In 1843 Carl Gustaf Mosander discovered terbium and erbium as components of yttria.[4]:38[2]:701[5][6] [7] However, this discovery was hotly contested. Spectroscopist Nils Johan Berlin denied that the two elements existed, failing to confirm the existence of "erbia" and suggesting that its name be applied to "terbia".[8]

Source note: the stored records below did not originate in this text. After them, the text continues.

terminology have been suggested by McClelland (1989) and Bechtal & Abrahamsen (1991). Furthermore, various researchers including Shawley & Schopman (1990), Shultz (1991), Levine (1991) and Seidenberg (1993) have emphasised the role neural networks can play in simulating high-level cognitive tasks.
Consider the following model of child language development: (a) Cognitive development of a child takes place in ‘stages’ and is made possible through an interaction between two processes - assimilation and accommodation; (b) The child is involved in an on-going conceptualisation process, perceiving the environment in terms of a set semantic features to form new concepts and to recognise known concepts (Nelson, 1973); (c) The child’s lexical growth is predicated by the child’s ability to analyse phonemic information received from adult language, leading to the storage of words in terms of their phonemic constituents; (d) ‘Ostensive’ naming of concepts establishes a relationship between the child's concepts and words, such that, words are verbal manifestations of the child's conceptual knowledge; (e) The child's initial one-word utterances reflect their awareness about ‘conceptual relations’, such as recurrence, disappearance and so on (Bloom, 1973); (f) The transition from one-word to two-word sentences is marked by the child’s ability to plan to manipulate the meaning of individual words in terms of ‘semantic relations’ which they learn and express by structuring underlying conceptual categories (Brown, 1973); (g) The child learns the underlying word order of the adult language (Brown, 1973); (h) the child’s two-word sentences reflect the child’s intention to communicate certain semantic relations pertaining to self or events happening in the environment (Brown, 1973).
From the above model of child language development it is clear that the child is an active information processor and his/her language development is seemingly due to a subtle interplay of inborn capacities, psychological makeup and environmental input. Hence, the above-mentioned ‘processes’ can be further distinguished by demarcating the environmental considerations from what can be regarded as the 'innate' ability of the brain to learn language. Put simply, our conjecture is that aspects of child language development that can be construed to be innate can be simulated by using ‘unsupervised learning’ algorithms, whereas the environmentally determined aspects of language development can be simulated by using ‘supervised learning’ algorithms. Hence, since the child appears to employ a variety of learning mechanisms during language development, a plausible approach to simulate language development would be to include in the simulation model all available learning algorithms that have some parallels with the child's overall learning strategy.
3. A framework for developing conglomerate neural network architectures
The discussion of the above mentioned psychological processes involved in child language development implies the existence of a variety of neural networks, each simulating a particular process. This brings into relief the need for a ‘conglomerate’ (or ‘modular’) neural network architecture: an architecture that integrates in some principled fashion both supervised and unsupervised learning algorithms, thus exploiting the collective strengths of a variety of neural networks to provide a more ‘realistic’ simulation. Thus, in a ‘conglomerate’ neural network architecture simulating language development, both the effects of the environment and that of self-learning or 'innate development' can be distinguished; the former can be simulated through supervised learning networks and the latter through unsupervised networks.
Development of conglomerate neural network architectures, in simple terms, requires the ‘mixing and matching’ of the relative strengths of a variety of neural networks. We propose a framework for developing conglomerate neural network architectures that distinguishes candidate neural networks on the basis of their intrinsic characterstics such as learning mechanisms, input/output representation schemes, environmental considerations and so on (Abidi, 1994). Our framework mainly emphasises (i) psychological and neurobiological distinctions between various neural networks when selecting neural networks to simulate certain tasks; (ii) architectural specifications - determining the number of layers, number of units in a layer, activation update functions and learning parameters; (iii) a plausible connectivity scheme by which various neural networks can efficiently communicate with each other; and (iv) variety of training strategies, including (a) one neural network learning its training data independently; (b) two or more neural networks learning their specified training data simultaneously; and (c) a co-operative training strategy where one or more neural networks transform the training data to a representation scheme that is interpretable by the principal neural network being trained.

In 1864, Marc Delafontaine used optical spectroscopy to conclusively prove that yttrium, terbium and erbium were separate elements.[8] Ironically, however, the confusion that had been introduced between the names continued. Mosander's proposed names were switched, giving the amethyst compound the name "erbium" oxide and the yellow substance the name "terbium" oxide, instead of the other way around as originally proposed.[9][10][7][8]

References[edit]

  1. ^ a b c d Fontani, Marco; Costa, Mariagrazia; Orna, Mary Virginia (2014). The Lost Elements: The Periodic Table's Shadow Side. Oxford University Press. p. 119–125. ISBN 9780199383344.
  2. ^ a b c d Weeks, Mary Elvira (1956). The discovery of the elements (6th ed.). Easton, PA: Journal of Chemical Education.
  3. ^ Thornton, Brett F.; Burdette, Shawn C. (20 May 2015). "Homely holmium". Nature Chemistry. 7 (6): 532. doi:10.1038/nchem.2264. PMID 25991534.
  4. ^ Tansjö, Levi (December 6, 2012). "Carl Gustaf Mosander and His Research on Rare Earths". In Evans, C. H. (ed.). Episodes from the History of the Rare Earth Elements. Springer Science & Business Media. pp. 38–55. ISBN 9789400902879.
  5. ^ Weeks, Mary Elvira (1932). "The discovery of the elements: XVI. The rare earth elements". Journal of Chemical Education. 9 (10): 1751–1773. Bibcode:1932JChEd...9.1751W. doi:10.1021/ed009p1751.
  6. ^ Marshall, James L.; Marshall, Virginia R. (October 31, 2014). "Northern Scandinavia: An Elemental Treasure Trove". Science history : a traveler's guide. 1179. ACS Symposium Series. pp. 209–257. doi:10.1021/bk-2014-1179.ch011. ISBN 9780841230200.
  7. ^ a b Piguet, Claude (21 March 2014). "Extricating erbium". Nature Chemistry. 6 (4): 370. doi:10.1038/nchem.1908. PMID 24651207.
  8. ^ a b c Friend, John Newton (1917). A Text-book of Inorganic Chemistry. 4. Griffin & Company. pp. 221–223. ISBN 9781130017649.
  9. ^ Holden, Norman E. (2001-06-29). "History of the Origin of the Chemical Elements and Their Discoverers". Upton, New York: Brookhaven National Laboratory (BNL). Cite journal requires |journal= (help)
  10. ^ Krishnamurthy, Nagaiyar (December 16, 2015). Extractive metallurgy of rare earths (2nd ed.). CRC Press. pp. 5–7. ISBN 9781466576346.

Notes[edit]

  1. ^ Fontani op. cit. p. 125 states that Poggendorff's Biographisch-Literarisches Handwörterbuch, Verlag von Johan Ambrosius Barth, Leipzig, 1898, p. 344 gives his birthyear as 1838, while Mary Elvira Weeks Discovery of the Elements, 7. ed., Journal of Chemical Education: Easton, Pennsylvania, 1968, p. 677 says it is 1837.
  2. ^ Fontani op. cit. p. 125 says that no documents exist to report his death but it is assumed Delafontaine passed away in 1911.